The Reserve Bank of India (RBI) today said the government has not dropped in any request for an interim dividend payout of Rs 30,000 crore, after the centre's recent move to cut corporate tax raised worries about a possible widening fiscal deficit, or the shortfall in the government's income compared with its spending.
"I have seen it only in media. I have no such demand from the government for interim dividend," the central bank's Governor Shaktikanta Das told reporters today while announcing a policy rate cut to kickstart economic growth languishing at six-year lows.
The government may request an interim dividend of Rs 30,000 crore from the RBI in order to meet its fiscal deficit target of 3.3 per cent of gross domestic product (GDP), news agency Press Trust of India reported on September 28 quoting unnamed sources. A final assessment would be made in early January, the report said.
"The government has made a statement that they will adhere to the fiscal deficit target.
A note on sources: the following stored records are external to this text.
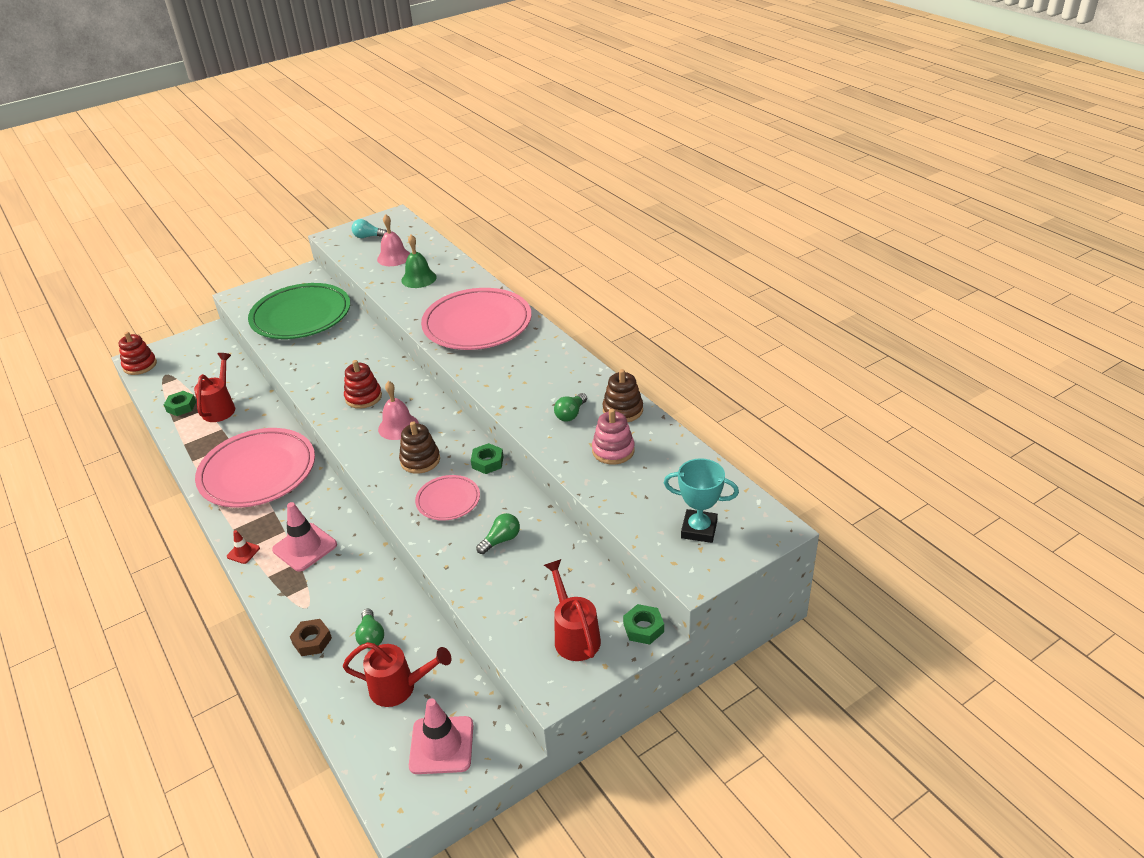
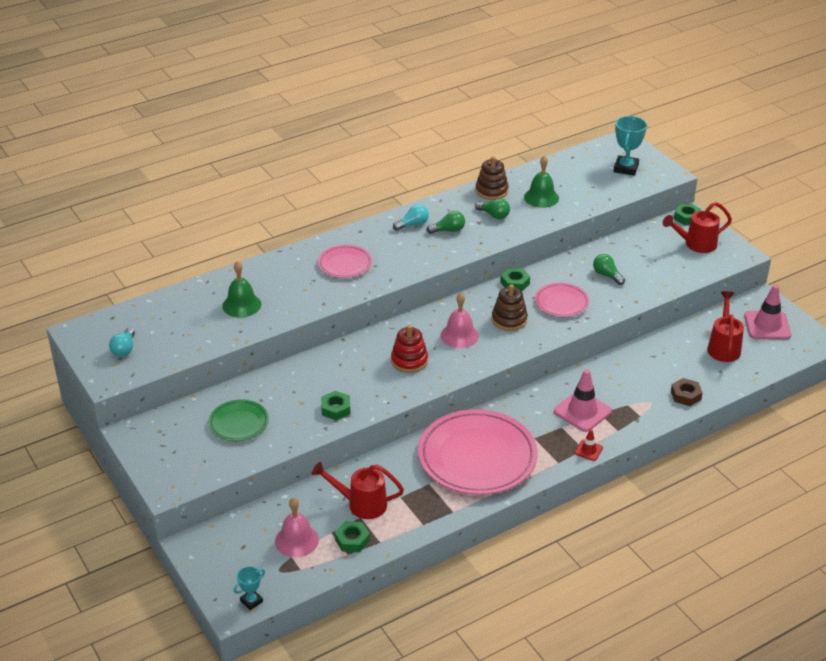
camera: 90 degrees left, 0 degrees up
(140, 365) = (251, 601): red stacking toy -> turquoise trophy
(301, 316) = (238, 423): green plate -> green plate, size x0.50
(305, 362) = (336, 409): none -> green nut
(371, 636) = (678, 364): green light bulb -> green light bulb (448, 230)
(394, 257) = (186, 325): pink bell -> pink bell (296, 540)
(477, 324) = (345, 264): pink plate -> pink plate, size x0.50
(548, 359) = (412, 225): none -> turquoise light bulb
(613, 450) = (541, 197): pink stacking toy -> green bell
Therefore, we have no reason to doubt the commitment to maintain the numbers as given in the budget," Mr Das told reporters. "So whatever short fall is expected because of corporate tax rate cuts, the government has the option of increasing or making it up from other sources," he said.
As the manager of government finances, the central bank pays the government a dividend each year to help it meet its financial targets.
The National Democratic Alliance government in August, just three months in its second term after a big election win, received a massive payout of Rs 1.76 lakh crore from the RBI. It included a dividend of Rs 1.23 lakh crore and a surplus of Rs 52,640 crore. The transfer rivalled the stimulus that some Group of 20 nations pumped into their economies during the global financial crisis a decade ago.
Last year the RBI paid the government an interim dividend of Rs. 28,000 crore.
The six-member monetary policy committee (MPC) today cut the repo rate by 25 basis points to 5.15 per cent, in line with expectations. One basis point is one hundredth of a percentage point. The reverse repo rate was reduced to 4.9 per cent. The repo rate is the rate at which the central bank lends short term funds to the banks.
Expectations of the government missing its fiscal deficit target have risen following a number of measures taken to lift growth from six-year lows of 5 per cent in the first quarter of the current financial year.
While announcing the corporate tax cut last month, Finance Minister Nirmala Sitharaman said she was "conscious" of the effect the announcement would have on India's fiscal deficit target. "We are conscious of the impact all this will have on our fiscal deficit," said Ms Sitharaman, who has targeted to narrow the budget gap to 3.3 per cent of the GDP this year.